The present device and method relate to the storage and delivery of ammonia. Particularly, the device and method relate to storage of ammonia in a solid form and, through the application of heat, the subsequent release of gaseous ammonia for use in the selective catalytic reduction of NOx.
Compression ignition engines provide advantages in fuel economy, but produce both NOx and particulates during normal operation. New and existing regulations continually challenge manufacturers to achieve good fuel economy and reduce the particulates and NOx emissions. Lean-burn engines achieve the fuel economy objective, but the high concentrations of oxygen in the exhaust of these engines yields significantly high concentrations of NOx as well. Accordingly, the use of NOx reducing exhaust treatment schemes are being employed in a growing number of systems.
One such system is the direct addition of ammonia gas to the exhaust stream. It is an advantage to deliver ammonia directly in the form of a gas, both for simplicity of the flow control system and for efficient mixing of reducing agent, ammonia, with the exhaust gas. The direct use of ammonia also eliminates potential difficulties related to blocking of the dosing system, which are cause by precipitation or impurities, e.g., in a liquid-based urea solution. In addition, an aqueous urea solution cannot be dosed at a low engine load since the temperature of the exhaust line would be too low for complete conversion of urea to ammonia (an CO2).

• **GIVEN EXERCISE 1**:
Do the following statements agree with the passage on ammonia storage? Answer yes or no for each, and quote the words of the passage that decide it.
(a) In lean-burn engines, high oxygen concentrations in the exhaust lead to high NOx concentrations.
(b) An aqueous urea solution can be dosed at a low engine load.
(c) The device stores ammonia in a liquid form.
• **GIVEN EXERCISE 2**: According to the passage on ammonia storage, what two things do compression ignition engines produce during normal operation?
• **GIVEN EXERCISE 3**: Extend the passage on ammonia storage, picking up after its final sentence.

• **EXTRACTED ENTRIES**:
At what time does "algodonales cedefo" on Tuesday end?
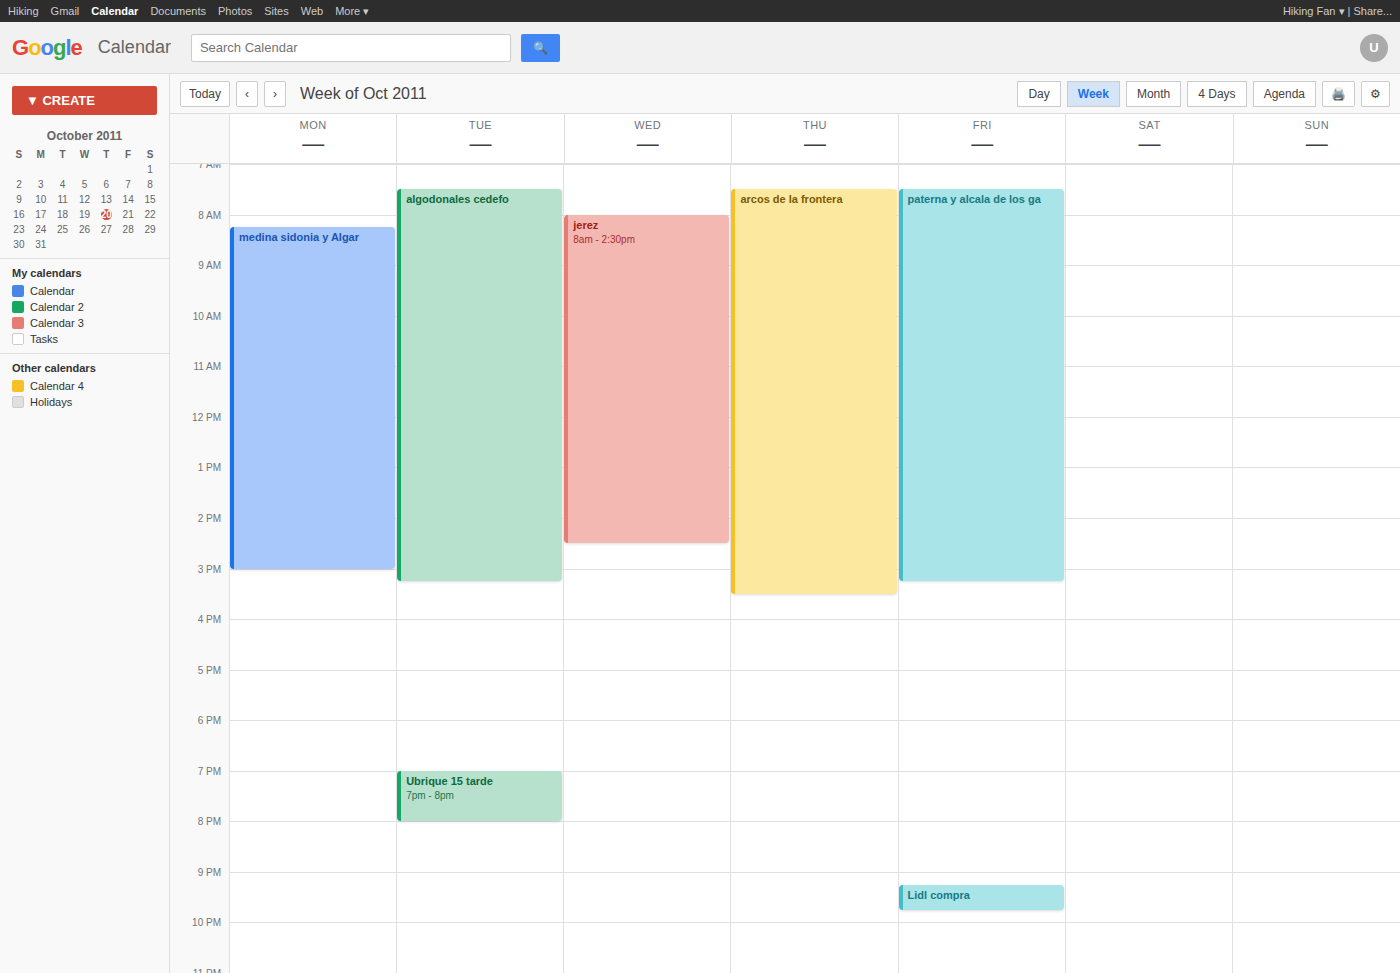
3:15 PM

---

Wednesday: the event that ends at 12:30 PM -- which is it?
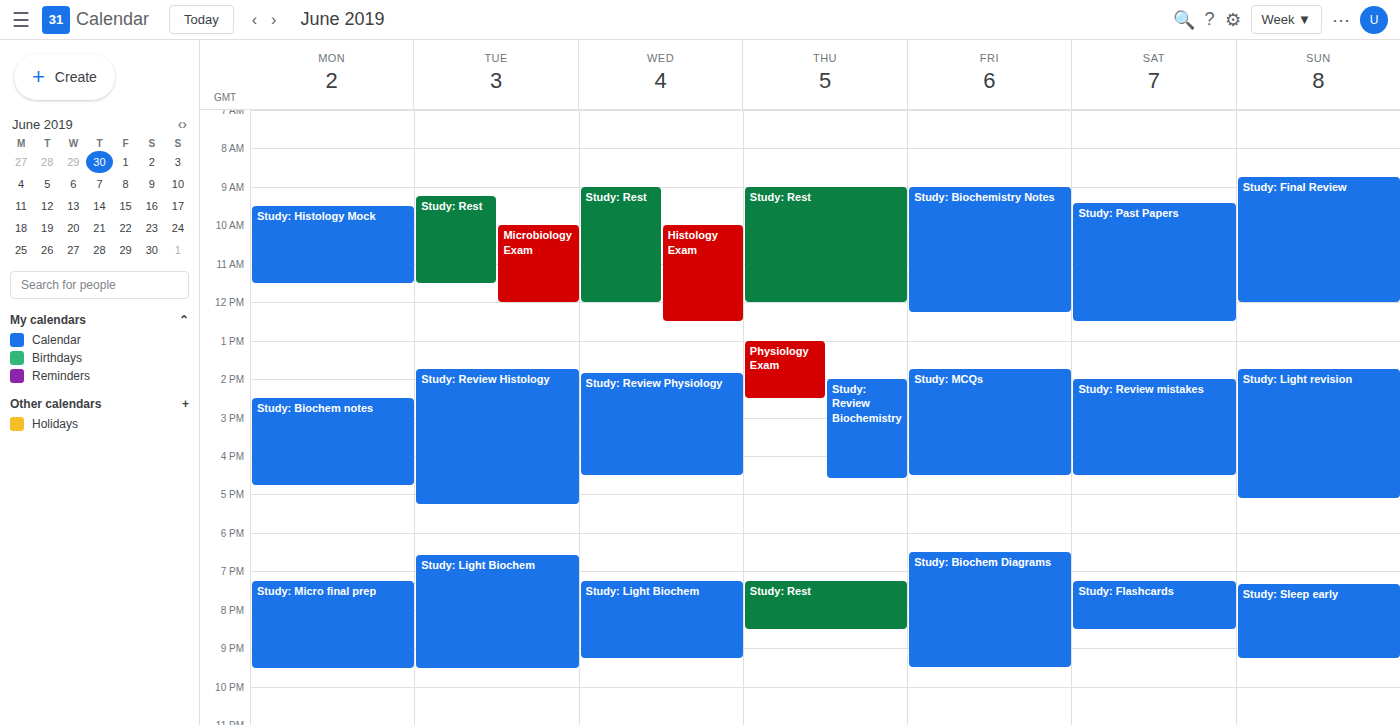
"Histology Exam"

...

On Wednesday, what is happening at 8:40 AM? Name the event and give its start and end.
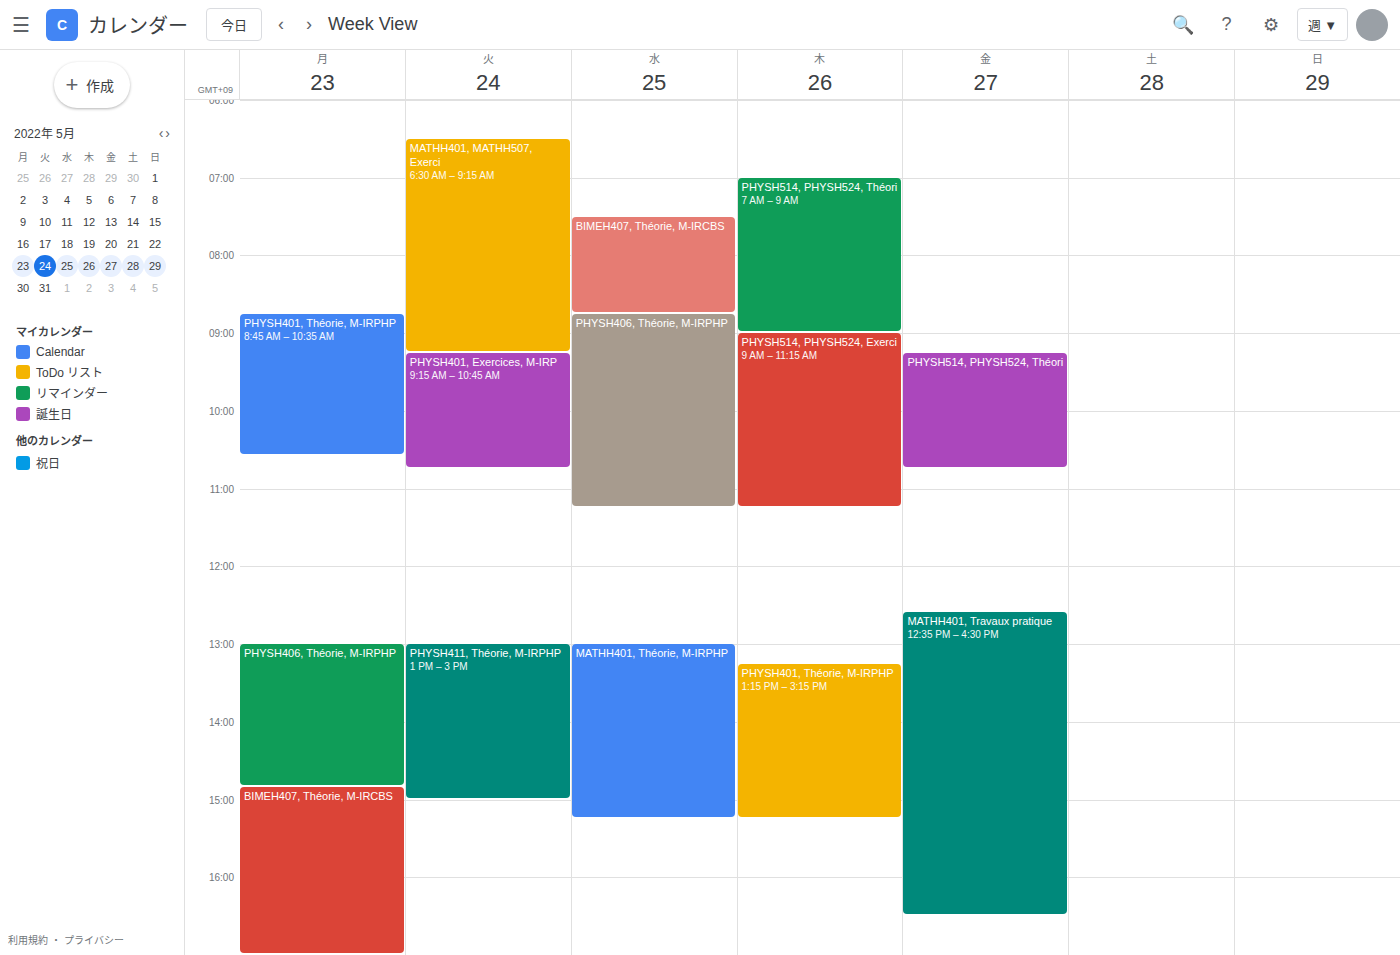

• **REPLY 1**:
(a) Yes: "the high concentrations of oxygen in the exhaust of these engines yields significantly high concentrations of NOx as well"
(b) No: "an aqueous urea solution cannot be dosed at a low engine load"
(c) No: "storage of ammonia in a solid form"

• **REPLY 2**: NOx and particulates.

• **REPLY 3**:
Transporting ammonia as a pressurized liquid, however, can be hazardous if the container bursts caused by an accident or if a valve or tube breaks. In the case of using a solid storage medium, the safety issues are much less critical since a small amount of heat is required to release the ammonia and the equilibrium pressure at room temperature can be—if a proper solid material is chosen—well below 1 bar. Previous designs for delivery of solid ammonia, such as ammonia saturated strontium chloride, included wrapping the material into aluminum foil balls. The balls are then placed in a canister where they are pressed under a load of up to 300 tons to reach a density of approximately 1.2 g/cc. However, the machines typically required to fill and wrap the foil balls needs to be at very high speed (6 parts per second) in order to achieve the necessary rate for high volume. In addition, such machines tend to be expensive and difficult to maintain. Finally, it can be difficult to load the balls into the machine without damaging them, in that the wrapping can become unsealed, loose and subject to leakage. Therefore, conveying the foil balls at the speed required to meet the desired volume would likely be difficult to do without damaging them.
In order to release the ammonia gas from its adsorptive or absorptive solid storage material, sufficient heat needs to be applied. In addition, the heat transfer needs to be efficient enough to reach the solid storage material through the containers or cartridge holding the material. Therefore, the present device and method relate to providing ammonia in solids for the purpose of ammonia storage and transport, and the effective delivery of heat to release the ammonia gas through thermal desorption for use in stationary and mobile applications, such as catalytic removal of NOx through selective catalytic reduction using ammonia.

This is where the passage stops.